Sometimes you need to be true to yourself. I think it’s fair for Levy to note that Apple is not doing what some other major tech companies are doing, and integrating their campuses into urban environments. I was in Seattle earlier this week and got to go past
Amazon’s biosphere, where many large office buildings devoted to Amazon are integrated with a weird set of domes and a bustling urban area with shops and restaurants. Twitter moved onto Market Street in San Francisco, and startups have thrived in San Francisco’s South of Market area for years.
There’s a lot to be said for embracing urban areas, rather than hiding in the suburbs. From a commuting perspective, the suburban office park is terrible. Apple’s campuses, old and new, are poorly served by public transit, leading the company to create a parallel transit system of fancy Wi-Fi equipped buses. City centers are, in contrast, generally served well by regional transportation systems.
A friend of mine recently got a job at Google and was wondering which would be better for her commute-wise—the horror stories of how expensive it is to live in San Francisco (Google has an office building just north of the Bay Bridge) made her assume that the suburban Mountain View campus would be preferable. I had to explain that San Francisco was actually a better location, because it’s served by the regional BART train system as well as ferries from across the bay.
It’s hard to imagine Apple colonizing downtown San Francisco, just as it’s hard to imagine Google building its new campus in high-rises in San Jose. I can’t imagine Microsoft decamping from its suburban campus in Redmond, either. Then again, Adobe—who previously occupied what is now the center of the Googleplex—did decamp to new high-rise buildings in San Jose.

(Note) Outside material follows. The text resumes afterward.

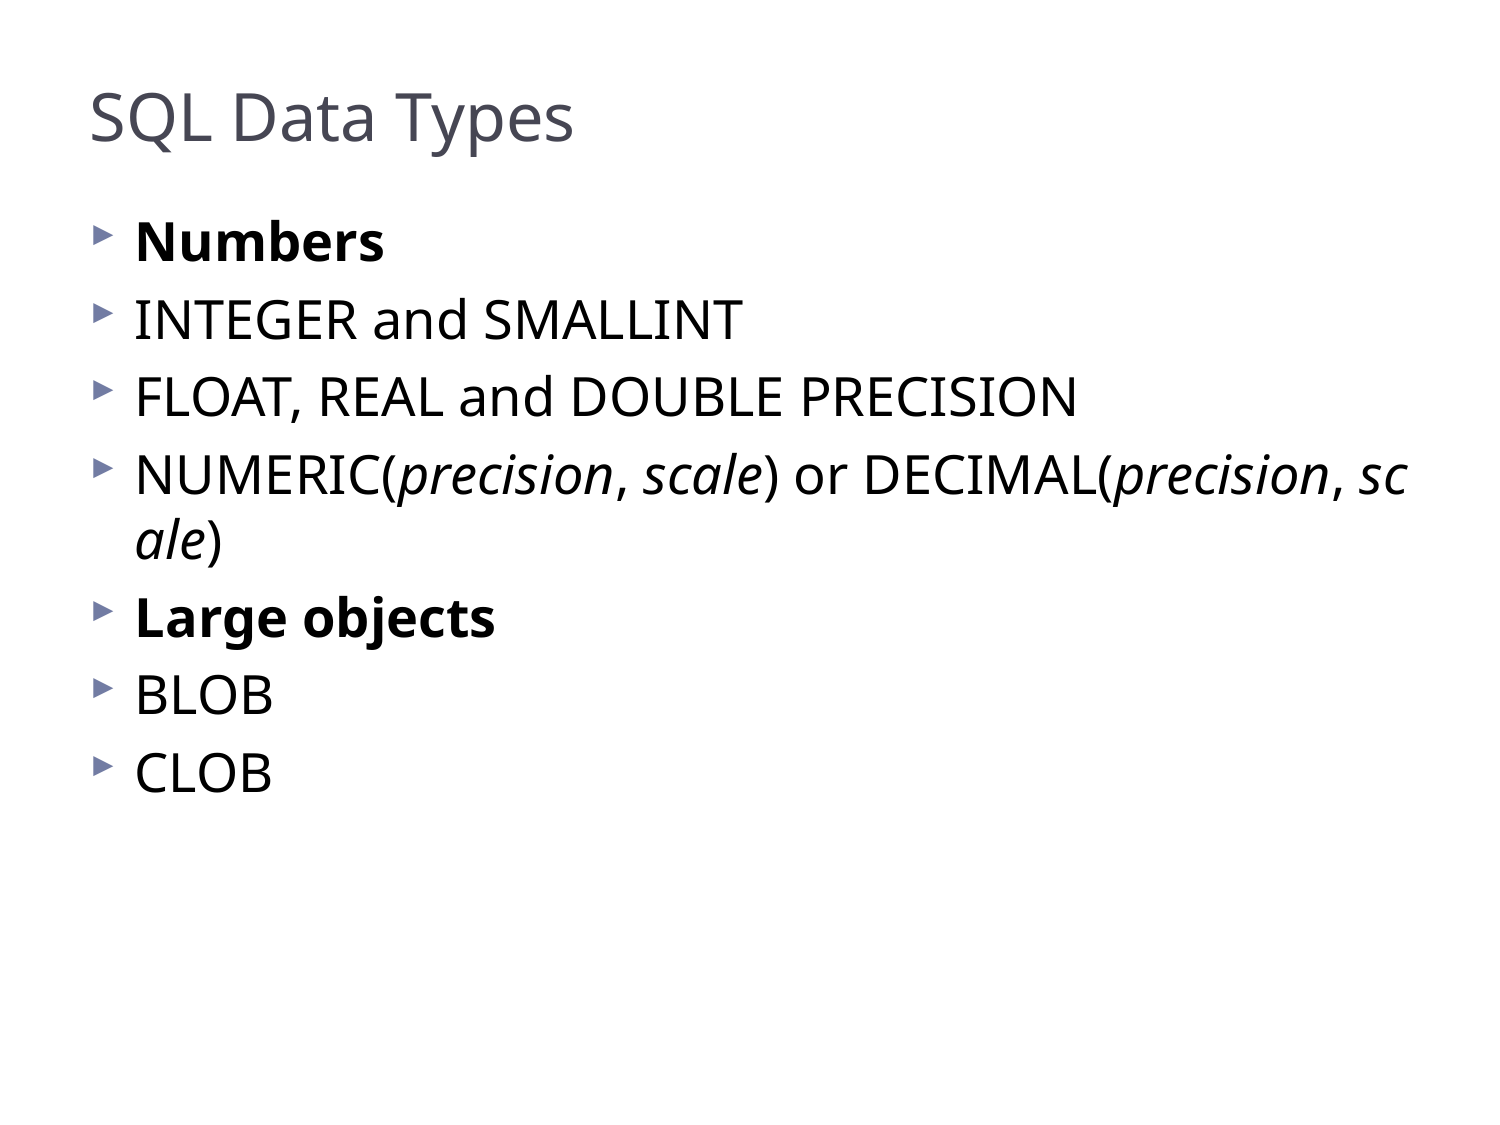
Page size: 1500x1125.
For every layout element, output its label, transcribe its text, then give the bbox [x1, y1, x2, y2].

list Numbers INTEGER and SMALLINT FLOAT, REAL and DOUBLE PRECISION NUMERIC(precision, scale) or DECIMAL(precision, scale) Large objects BLOB CLOB [75, 200, 1425, 1010]
title SQL Data Types [75, 0, 1425, 163]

In the long run, I think it’s a mistake for big companies to build sprawling suburban headquarters in areas poorly served by public transportation. I applaud Twitter and Amazon’s embracing of the urban center. (And Google’s decision to include child care centers in its facilities plans, unlike Apple and Microsoft.)
But I understand why building outside of the suburbs was never really a serious option for Apple—or its Seattle cousin Microsoft. Like their co-founders Steve Jobs and Bill Gates, they’re suburban kids who never seem to have really gotten a taste for the big city.